ТЕКСТ ДЛЯ ЧТЕНИЯ:
Этот ход мысли, согревший два эпизода в большом фильме, стал основным сюжетным мотивом и «Дочек-матерей» и «Чужих писем». Хорош интеллигентный дом непреуспевающего преподавателя, пусть даже с налетом «интеллигентщины» и избалованности. Но хороша и девочка из детского дома, пионерская правдолюбица, примчав­шаяся сюда в поисках мамы. Соприкосновение миров грозит взры­вом. И такой же взрыв, почти что на уровне взаимного разрушения, аннигиляции, происходит в столкновении учительницы Веры Ива­новны с другой правдолюбицей ханжеского, демагогического толка — ученицей Олей. Одной ясно, что чужие письма не читают, другой — что письма для того и пишутся, чтобы ими хвастаться пе­ред подружками. Одна понимает, что в душевный мир человека не лезут с отмычкой. Другая способна запереть дверь на ключ: так-то лучше, вы же сами, Вера Ивановна, еще меня благодарить ста­нете! Кто знает, может быть, действительно лучше. Только если даже и «лучше», все равно ведь спасибо она не скажет. Она — из других и требует иного к себе отношения. Из тех, кто вежлив без угодни­чества, уважителен без подобострастия, умеет сохранить достоин­ство и подчиняясь и руководя. И ей нелепо видеть преклонение до боготворения, до поцелуев мокрой, мыльной ладони, и высокоме­рие до открытой наглости, до убеждения всех деспотов, что «я лучше знаю».

ПИСЬМЕННЫЕ ЗАДАНИЯ:
1 > Как зовут учительницу, которая в тексте о фильмах «Дочки-матери» и «Чужие письма» сталкивается с ученицей Олей?
2 > Допишите текст о фильмах «Дочки-матери» и «Чужие письма», начав сразу после его последнего предложения.

ИСХОДНЫЕ ДАННЫЕ:

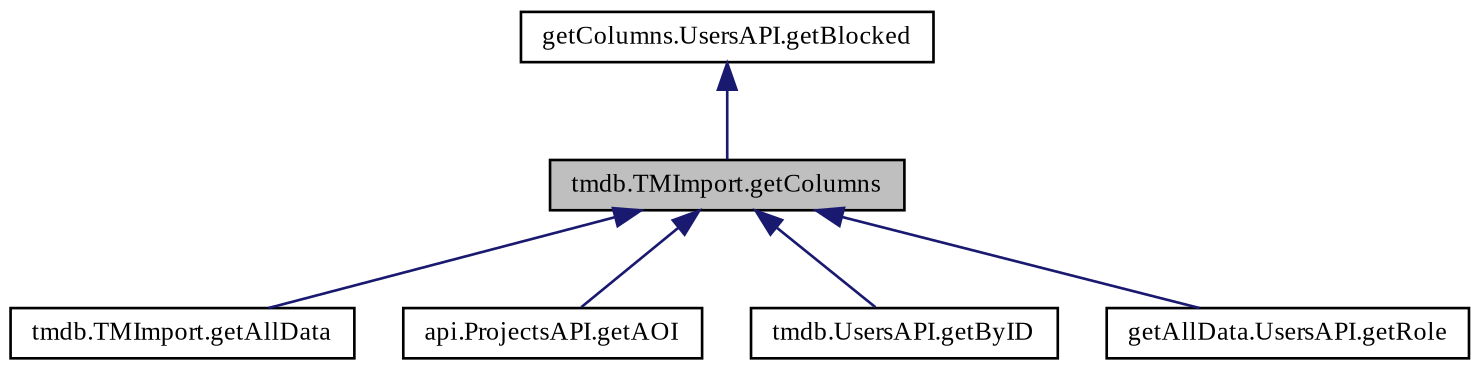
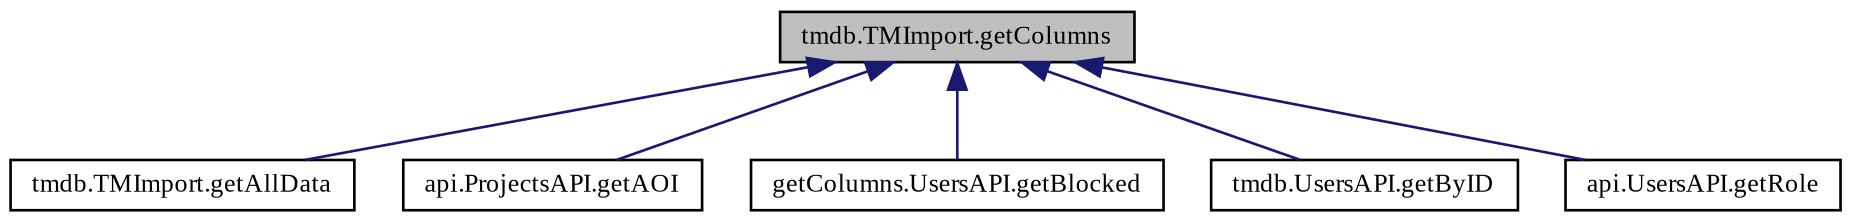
  digraph {
    fontname="Liberation Serif"
    rankdir=TB
    node [color=black fillcolor=white fontname="Liberation Serif" fontsize=10 shape=record style=filled]
    edge [color=midnightblue dir=back fontname="Liberation Serif" fontsize=10 labelfontname=Helvetica labelfontsize=10 style=solid]
    n1 [fillcolor=grey75 fontcolor=black height=0.2 label="tmdb.TMImport.getColumns" width=0.4]
    n2 [height=0.2 label="tmdb.TMImport.getAllData" width=0.4]
    n3 [height=0.2 label="api.ProjectsAPI.getAOI" width=0.4]
    n4 [height=0.2 label="getColumns.UsersAPI.getBlocked" width=0.4]
    n5 [height=0.2 label="tmdb.UsersAPI.getByID" width=0.4]
-   n6 [height=0.2 label="getAllData.UsersAPI.getRole" width=0.4]
+   n6 [height=0.2 label="api.UsersAPI.getRole" width=0.4]
    n1 -> n2
    n1 -> n3
-   n4 -> n1
+   n1 -> n4
    n1 -> n5
    n1 -> n6
  }
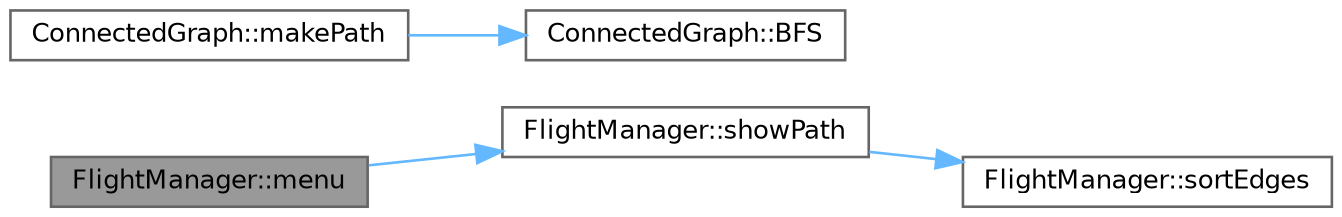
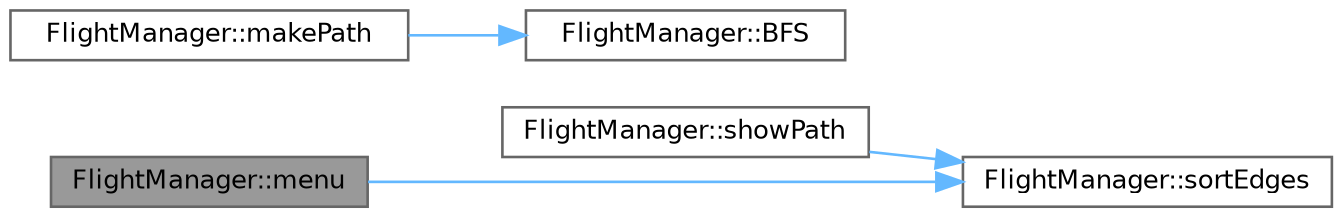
  digraph {
    rankdir=LR
    node [color=grey40 fillcolor=white fontname=Helvetica fontsize=10 shape=box style=filled]
    edge [color=steelblue1 fontname=Helvetica fontsize=10 labelfontname=Helvetica labelfontsize=10 style=solid]
    n1 [color=gray40 fillcolor=grey60 fontcolor=black height=0.2 label="FlightManager::menu" width=0.4]
    n2 [height=0.2 label="FlightManager::showPath" width=0.4]
    n3 [height=0.2 label="FlightManager::sortEdges" width=0.4]
-   n4 [height=0.2 label="ConnectedGraph::makePath" width=0.4]
-   n5 [height=0.2 label="ConnectedGraph::BFS" width=0.4]
-   n1 -> n2
+   n4 [height=0.2 label="FlightManager::makePath" width=0.4]
+   n5 [height=0.2 label="FlightManager::BFS" width=0.4]
+   n1 -> n3
    n2 -> n3
    n4 -> n5
  }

ОТВЕТЫ:
1 > Вера Ивановна.

2 >
Чехов писал брату, что «ложь и деспотизм» искалечили их дет­ство, и призывал жить по правилам «воспитанных» людей. Нравствен­ная позиция «лжеца» и «деспота» может быть взята как пропись, дидактика: «Крошка сын к отцу пришел и спросила кроха...» Но тот же «лжец» и «деспот» может предстать как закономерное явление определенных сторон богатой, щедрой, сложной, противо­речивой реальности, и вот тогда-то мы с упоением, с бьющимся от сочувствия и ненависти сердцем будем следить, как в его речах правда смешивается с нелепостью, как в самом его мире перепута­лось высокое и низкое, доброе и злое. Да и зло и добро тут осо­бые, к ним непросто подойти с посторонней, вне данной души суще­ствующей меркой. Как тем более непросто перекинуть мостик от души к душе, отыскать общее в индивидуальном, личностно-неповторимом. Но такого рода мостики, с системой сложного преломления в двух душах, стоят гораздо большего, ибо содержащееся в них «общее» обеспечено иным запасом правды, нежели черно-бе­лый мир в единой плоскости назидательного рисунка.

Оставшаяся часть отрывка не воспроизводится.